The Taliban would probably hope for this — in the initial phase to return to become a co-sharer of power with others following negotiations (and without a military fight), and only afterward move to seize full control with the help of Pakistani weapons and political and military guidance, and possibly Chinese blessings as well as China has developed leverage through the ownership of mineral assets in Afghanistan.
The participation of Taliban representatives at the December 2012 Chantilly talks (ostensibly facilitated by a French think tank) in which some Northern Afghanistan jihadis also participated, and the interest shown by the Taliban and Pakistan in the Roadmap (leaked in November 2012) of the High Peace Council of Afghanistan that envisages offering the Taliban some posts of provincial governor without having to contest elections, points to the likely “negotiations first” approach of the Taliban/Pakistan.
Lest observers worry that the grimmest scenario will come to pass, we should understand that former jihadis militarily confronting “new Afghanistan” or one another, is by no means inevitable. It can be headed off through careful political handling. The jihadis have developed vested interests in the country’s new economy, which they would be keen to protect, their old militias have mostly faded away, and their weapons channels from neighbouring countries are in disrepair.

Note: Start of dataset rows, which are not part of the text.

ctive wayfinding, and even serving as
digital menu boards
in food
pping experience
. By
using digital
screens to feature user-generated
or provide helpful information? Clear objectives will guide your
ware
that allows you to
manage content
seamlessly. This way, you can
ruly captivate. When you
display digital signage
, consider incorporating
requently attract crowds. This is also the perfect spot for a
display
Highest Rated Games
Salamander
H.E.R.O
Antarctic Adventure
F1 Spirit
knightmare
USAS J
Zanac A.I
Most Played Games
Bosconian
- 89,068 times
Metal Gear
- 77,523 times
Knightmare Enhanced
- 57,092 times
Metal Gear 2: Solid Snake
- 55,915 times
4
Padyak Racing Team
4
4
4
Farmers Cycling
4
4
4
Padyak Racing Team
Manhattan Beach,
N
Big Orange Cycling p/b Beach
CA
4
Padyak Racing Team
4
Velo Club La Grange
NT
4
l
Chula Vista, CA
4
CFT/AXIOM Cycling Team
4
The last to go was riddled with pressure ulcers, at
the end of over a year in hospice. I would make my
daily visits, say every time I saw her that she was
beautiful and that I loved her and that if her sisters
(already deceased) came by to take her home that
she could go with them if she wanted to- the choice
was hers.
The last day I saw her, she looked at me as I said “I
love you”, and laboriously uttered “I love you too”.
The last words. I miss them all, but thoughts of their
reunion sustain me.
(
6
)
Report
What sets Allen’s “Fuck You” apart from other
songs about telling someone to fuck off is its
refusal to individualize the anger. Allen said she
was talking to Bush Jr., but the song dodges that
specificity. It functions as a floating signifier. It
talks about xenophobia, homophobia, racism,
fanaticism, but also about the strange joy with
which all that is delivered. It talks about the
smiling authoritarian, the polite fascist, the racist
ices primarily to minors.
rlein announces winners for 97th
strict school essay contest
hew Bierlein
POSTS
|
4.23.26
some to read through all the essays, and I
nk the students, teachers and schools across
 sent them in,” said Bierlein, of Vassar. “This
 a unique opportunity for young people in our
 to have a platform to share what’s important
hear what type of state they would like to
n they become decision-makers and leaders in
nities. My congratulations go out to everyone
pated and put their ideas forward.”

The many Afghan politicians, businessmen, journalists and others this writer has interacted with over some months keenly desire that India play a political role in Afghanistan in that it should use its goodwill with all sections — and its long-term stake in Afghanistan’s democratic future — to help various groups reach mutual accommodation so that the next election passes peacefully and the basic internal coherence is not surrendered. That is the key. Afghanistan knows India alone fits this role, not Iran, Russia, or China, though it may wish or need to combine with others. The US, eager to get the Taliban off its back as it withdraws, may be expected to be more solicitous of the Pakistan military than before. That rules it out more or less.